:: Problem ::
Keep each entry exactly as written when you repeat it, and skip the images.

[Transcribed page contents]
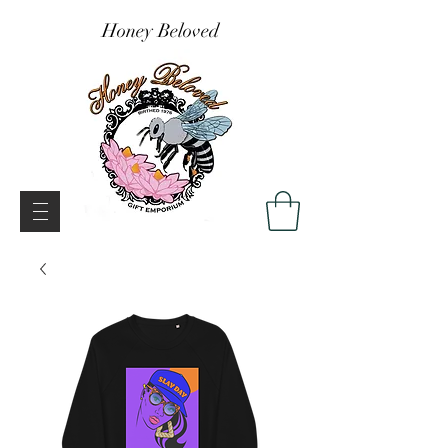
Honey Beloved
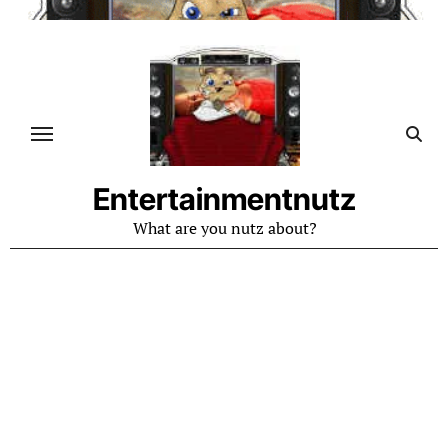
Skip
to
content
Entertainmentnutz
What are you nutz about?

:: The answer ::
Honey Beloved
Skip
to
content
Entertainmentnutz
What are you nutz about?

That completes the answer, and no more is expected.